» **TAREFAS**:
**a.** Segundo o trecho sobre o Vaticano II, em qual documento o concílio disse que não há hierarquia de fins do matrimônio?
**b.** Prossiga o trecho sobre o Vaticano II e Bergoglio a partir do ponto em que ele termina.

» **TRECHO PARA LEITURA**:
------------------------
Com efeito, o Vaticano II disse na Dignitatis Humanae que os ateus têm o direito de não ser impedidos de professar publicamente seu ateísmo assim como os adeptos de qualquer confissão religiosa. Portanto, proclamou a soberania da consciência humana. Não importa que tenha dito que subsiste o dever de procurar a verdade. O que importa é que ninguém pode ser impedido de professar publicamente seus erros, resguardada a ordem do estado democrático laico. A última palavra pertence ao homem; à Igreja compete-lhe tão-somente aconselhar o homem a investigar a verdade. Ao Estado compete garantir a liberdade de cultos. O que prevalece é a vontade do homem e não a lei divina. Esta é a doutrina liberal do Vaticano II em contradição com todo o magistério precedente. Na mesma perspectiva antropológica de garantir sempre ao homem o primeiro lugar em tudo, o  Vaticano II disse na Gaudium et Spes que não há hierarquia de fins do matrimônio. O homem tem de realizar-se, satisfazer-se em todas suas inclinações; não tem de em primeiro lugar cumprir uma ordem do Criador na transmissão da vida. Ora,  quando Bergoglio diz que cada um tem sua própria concepção de bem e deve segui-la, quando diz que a Igreja se torna estéril querendo dirigir as consciências, quando diz que se deve ter compreensão com os recasados e misericórdia com outros comportamentos um tanto estranhos, Bergoglio aplica fielmente o Vaticano II que, efetivamente, refundou a Igreja.
------------------------
» **DADOS FORNECIDOS**:
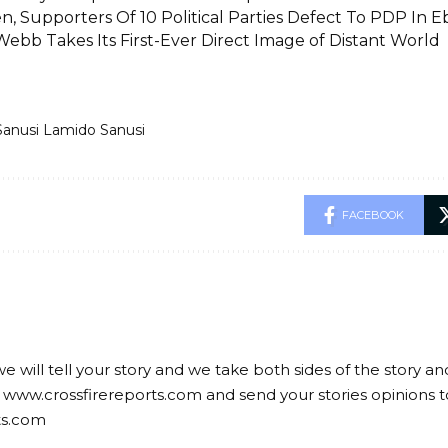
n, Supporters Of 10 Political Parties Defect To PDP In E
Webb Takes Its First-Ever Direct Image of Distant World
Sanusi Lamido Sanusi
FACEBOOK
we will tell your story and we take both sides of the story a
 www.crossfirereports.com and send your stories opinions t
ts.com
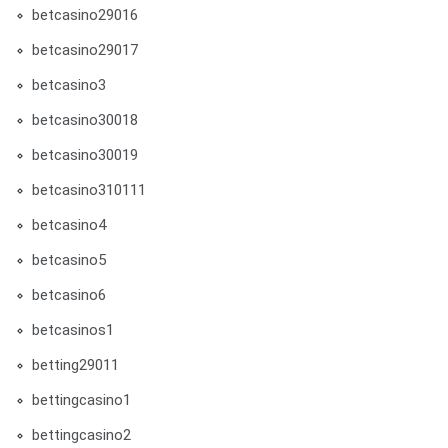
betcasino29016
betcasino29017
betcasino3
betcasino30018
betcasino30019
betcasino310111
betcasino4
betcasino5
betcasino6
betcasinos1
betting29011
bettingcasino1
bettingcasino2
------------------------
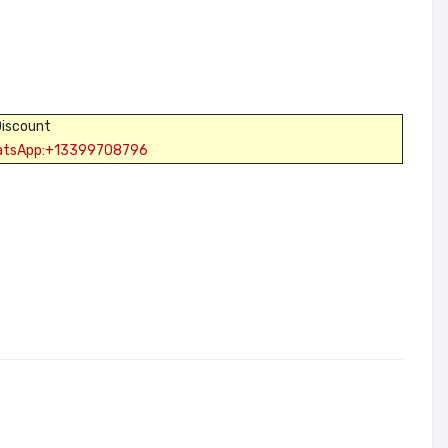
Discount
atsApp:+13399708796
------------------------
» **RESPOSTAS**:
**a.** Na Gaudium et Spes.

**b.**
Logo após o Vaticano II, quando os progressistas começaram a aplicá-lo em todos os campos, houve uma publicação muito infeliz O que o Concílio não disse tentando pôr panos quentes nas horas mais convulsionadas, tentando deitar água fria na fervura dos tradicionalistas que reagiam com indignação aos piores desmandos que vinham de Roma, mas sempre com a preocupação de levá-los a aceitar o Vaticano II e suas reformas. Hoje, infelizmente, parece que alguns tradicionalistas repetem o mesmo erro primário do autor do referido livro.

Em conclusão destas mal traçadas linhas e mantendo longe de mim qualquer espírito profético, desejaria dizer o que espero para 2015 na Igreja e no mundo.

Creio que o papa Francisco (se não for ele, será seu sucessor) levará  a cabo as reformas anunciadas no Sínodo Extraordinário sobre a Família, bem como outras reformas já programadas, em torno das quais já há muito rumor. Creio que os inimigos de Bergoglio serão esmagados ou silenciados. Não haverá nenhum novo monsenhor Lefebvre ou dom Mayer, como já se pôde ver em Ciudad del Leste.

No mundo, espero que a Rússia, apesar da enorme dificuldade econômica que enfrenta em razão do embargo imposto pelos EUA e a União Europeia, continuará sendo um grande obstáculo para a Nova Ordem Mundial. Felizmente. E poderá causar problemas ainda mais sérios para as democracias liberais. Deo gratias.

Cuba, com bastante mão de obra barata e mais qualificada, será um paraíso para o capitalismo internacional. Como a China. Certamente, vão instalar-se ali, junto do porto construído pelo Brasil e próximo dos EUA, muitas empresas que vão faturar grosso sem grande benefício para a população. Capitalismo sem ética e socialismo arcaico de mãos dadas, sob as bênçãos do papa Francisco e os aplausos de Washington.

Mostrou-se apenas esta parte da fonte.